How to ensure big data delivers big insights

“Big data” may be an overhyped term, as overinflated expectations fail to deliver real-world outcomes. But the solution is simple, says Yardi Australia’s regional director, Terry Gowan.

More data was produced last year than in the entire history of human endeavour. By 2020, a mind-boggling 1.7 megabytes of new information will be generated each second for every human being on the planet.

Big data and analytics are rapidly becoming the lifeblood of any organisation. But market research giant Forrester predicts that 2018 will be the year when enterprises face up to the hard facts: that big data requires hard work.

“The truth about big data is it’s just lots of data,” Gowan says.

“Without the right tools to analyse the data, it’s impossible to gain the insights required to make better business decisions.

“If big data analysis doesn’t lead to a better customer experience, increased productivity or reduced costs, then why do it at all?”

The drivers are clearly compelling. KPMG’s Bridging the Gap report, published in November, found that data-driven decisions were enabling property companies to improve space utilisation, investment decision-making and competitor analysis.

But the real competitive advantage is in using data to improve customer service, the report found.
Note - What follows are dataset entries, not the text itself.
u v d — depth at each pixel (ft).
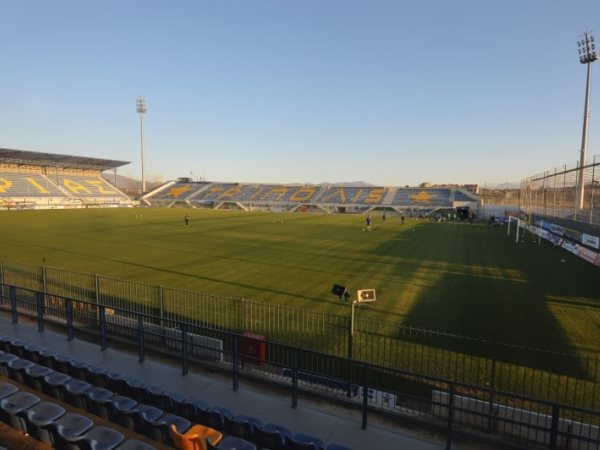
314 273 63.36
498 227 154.20
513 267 70.08
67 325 31.53
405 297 49.60
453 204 249.75
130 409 18.93
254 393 23.68
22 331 32.96
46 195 244.63
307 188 328.29
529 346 34.04
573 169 90.12
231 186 349.61
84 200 263.90
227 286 54.24
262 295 49.80
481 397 24.64
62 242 94.89
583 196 88.74
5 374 23.84
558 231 99.09
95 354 28.76
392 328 37.96
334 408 22.27
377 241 105.60
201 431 16.93
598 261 70.23
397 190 298.15
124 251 83.56
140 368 26.68
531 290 53.47
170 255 79.25
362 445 18.92
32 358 25.95
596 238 73.10
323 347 32.99
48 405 18.74
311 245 96.53
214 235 114.83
“With efficient and effective data analysis, landlords can respond quickly to their consumers’ rapidly changing needs and deliver superior service. Indeed, they can actually start to predict their consumers’ needs and respond to them before the consumer realises the need themselves. As property increasingly becomes more of a service than a product, this ability will be key to real estate organisations’ survival,” KMPG says.
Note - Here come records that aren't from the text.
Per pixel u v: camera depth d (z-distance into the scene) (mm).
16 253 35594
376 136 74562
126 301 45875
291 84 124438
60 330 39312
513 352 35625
The challenge for property companies is to ensure their “data lakes” – those vast repositories of enterprise-wide information that are collected each day – don’t become “data swamps”, Gowan says.

“Ensuring you have an error-free foundation to house your data is one thing. But having real-time access to meaningful, accurate metrics – and being able to make quick decisions based on those metrics – is something else.”
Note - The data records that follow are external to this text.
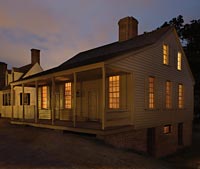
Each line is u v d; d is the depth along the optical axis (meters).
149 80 15.75
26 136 12.02
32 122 16.73
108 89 15.62
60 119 19.03
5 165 6.86
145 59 15.17
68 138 11.71
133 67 13.97
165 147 17.44
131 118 13.73
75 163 7.57
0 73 33.03
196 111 37.72
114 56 13.04
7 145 9.69
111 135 12.03
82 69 12.62
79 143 10.71
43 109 20.55
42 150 8.91
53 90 14.94
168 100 18.14
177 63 19.61
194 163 15.45
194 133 28.55
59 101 19.81
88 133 12.92
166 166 11.91
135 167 8.62
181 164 14.98
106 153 9.74
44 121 17.00
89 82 17.56
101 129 11.62
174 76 18.97
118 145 12.48
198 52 36.97
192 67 33.62
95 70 13.27
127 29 20.55
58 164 7.24
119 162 8.79
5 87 29.83
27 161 7.37
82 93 18.08
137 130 14.22
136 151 13.88
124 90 14.41
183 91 20.50
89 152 9.30
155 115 16.03
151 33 19.11
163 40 17.52
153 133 15.98
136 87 14.15
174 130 18.98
That’s why 2018 will be the year in which the property industry embraces the generation of business intelligence tools to “aggregate and visualise” the information stored in these data lakes, Gowan says.

He points to Yardi’s Orion Business Intelligence platform, which feature more than 200 built-in key performance indicators and powerful, flexible reports and dashboards.

“Property companies can access live statistical data on a dashboard in real time – and tens of millions of data points can be distilled down into one easy-to-understand graph. And they can get 24/7 access to key decision-making tools from any mobile device.”

As data-driven companies like Amazon are poised to shake up the Australian business landscape in 2018, harnessing the power of big data has never been more important, Gowan says.

And Yardi’s message is simple. “Big data? There is an app for that,” Gowan concludes.